Rinse your rice until the water runs clear, then cook it equal parts water to rice with the chicken skin and fat pieces, the oil that's rendered out, the garlic and the ginger.
While the rice is cooking, parboil the broccoli heads in salted water, then drain and set aside.
Place the chicken thighs in your air fryer (or oven if you have an oven), set it to 200 degrees Celsius and cook it for 15 minutes.
Sautee diced onion in a fry pan with a spray of olive oil, then once translucent, add in the broccoli and garlic, stirring until cooked.

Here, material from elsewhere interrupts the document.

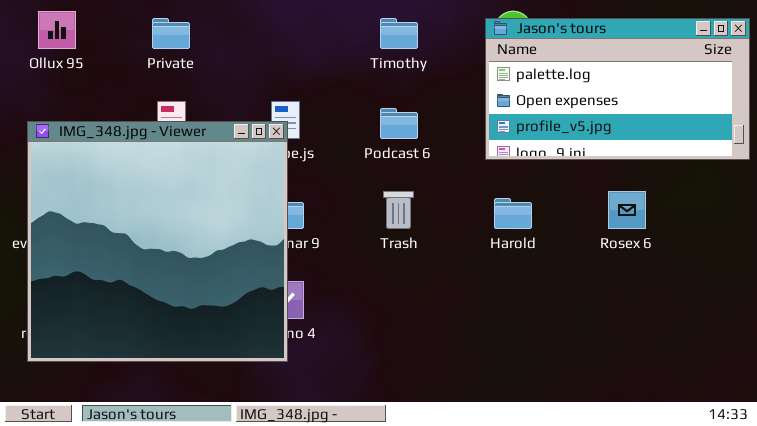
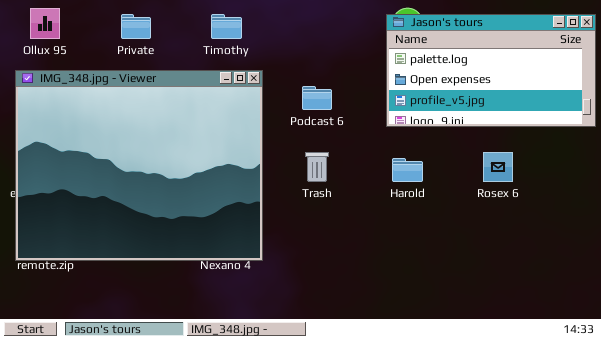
Timothy: [380,18,418,49] -> [211,14,242,39], moved
IMG_348.jpg - Viewer: [27,121,288,362] -> [15,70,263,261], moved, resized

Once all elements are cooked, place together on a plate, discarding any pieces of chicken skin, garlic or ginger from the rice.
Notes
If you like a bit of sauce with your meals, reserve the left over chicken marinade and cook on the stove top until its thick and sticky, and drizzle over your rice and chicken.
I like a bit of heat, so I served my dinner with a side of fresh chopped birds eye chili in soy sauce.
If you have spring onion, add this to the rice while its cooking, it'll really freshen it up.
Don't worry if the skin goes dark like mine did - its not burnt! It's just the caramelization of the soy and honey combination.